Please reprint the listing below with every "scientific name" swapped for "species", leaving everything else untouched.
— START OF EXTRACTED DATA —
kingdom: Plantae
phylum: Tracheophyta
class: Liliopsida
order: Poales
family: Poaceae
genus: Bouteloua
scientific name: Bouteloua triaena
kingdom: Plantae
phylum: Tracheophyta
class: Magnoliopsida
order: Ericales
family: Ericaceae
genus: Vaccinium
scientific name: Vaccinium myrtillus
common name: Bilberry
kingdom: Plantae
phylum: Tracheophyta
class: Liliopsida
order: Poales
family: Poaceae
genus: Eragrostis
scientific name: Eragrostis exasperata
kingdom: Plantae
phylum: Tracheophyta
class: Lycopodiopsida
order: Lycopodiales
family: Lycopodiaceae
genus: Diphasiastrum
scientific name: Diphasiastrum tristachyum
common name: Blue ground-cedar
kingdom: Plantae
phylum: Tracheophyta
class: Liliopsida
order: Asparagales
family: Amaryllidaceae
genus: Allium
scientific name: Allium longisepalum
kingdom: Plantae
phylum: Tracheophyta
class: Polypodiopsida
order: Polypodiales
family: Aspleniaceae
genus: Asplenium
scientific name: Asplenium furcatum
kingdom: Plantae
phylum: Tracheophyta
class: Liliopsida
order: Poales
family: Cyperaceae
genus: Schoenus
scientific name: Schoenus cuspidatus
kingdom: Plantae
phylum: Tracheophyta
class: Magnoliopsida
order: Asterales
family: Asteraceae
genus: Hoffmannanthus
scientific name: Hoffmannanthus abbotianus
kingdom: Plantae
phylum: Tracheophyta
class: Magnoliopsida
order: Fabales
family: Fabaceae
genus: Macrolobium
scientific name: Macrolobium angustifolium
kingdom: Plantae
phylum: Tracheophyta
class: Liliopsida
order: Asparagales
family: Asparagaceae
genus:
— END OF EXTRACTED DATA —
§ SOLUTION BELOW
kingdom: Plantae
phylum: Tracheophyta
class: Liliopsida
order: Poales
family: Poaceae
genus: Bouteloua
species: Bouteloua triaena
kingdom: Plantae
phylum: Tracheophyta
class: Magnoliopsida
order: Ericales
family: Ericaceae
genus: Vaccinium
species: Vaccinium myrtillus
common name: Bilberry
kingdom: Plantae
phylum: Tracheophyta
class: Liliopsida
order: Poales
family: Poaceae
genus: Eragrostis
species: Eragrostis exasperata
kingdom: Plantae
phylum: Tracheophyta
class: Lycopodiopsida
order: Lycopodiales
family: Lycopodiaceae
genus: Diphasiastrum
species: Diphasiastrum tristachyum
common name: Blue ground-cedar
kingdom: Plantae
phylum: Tracheophyta
class: Liliopsida
order: Asparagales
family: Amaryllidaceae
genus: Allium
species: Allium longisepalum
kingdom: Plantae
phylum: Tracheophyta
class: Polypodiopsida
order: Polypodiales
family: Aspleniaceae
genus: Asplenium
species: Asplenium furcatum
kingdom: Plantae
phylum: Tracheophyta
class: Liliopsida
order: Poales
family: Cyperaceae
genus: Schoenus
species: Schoenus cuspidatus
kingdom: Plantae
phylum: Tracheophyta
class: Magnoliopsida
order: Asterales
family: Asteraceae
genus: Hoffmannanthus
species: Hoffmannanthus abbotianus
kingdom: Plantae
phylum: Tracheophyta
class: Magnoliopsida
order: Fabales
family: Fabaceae
genus: Macrolobium
species: Macrolobium angustifolium
kingdom: Plantae
phylum: Tracheophyta
class: Liliopsida
order: Asparagales
family: Asparagaceae
genus:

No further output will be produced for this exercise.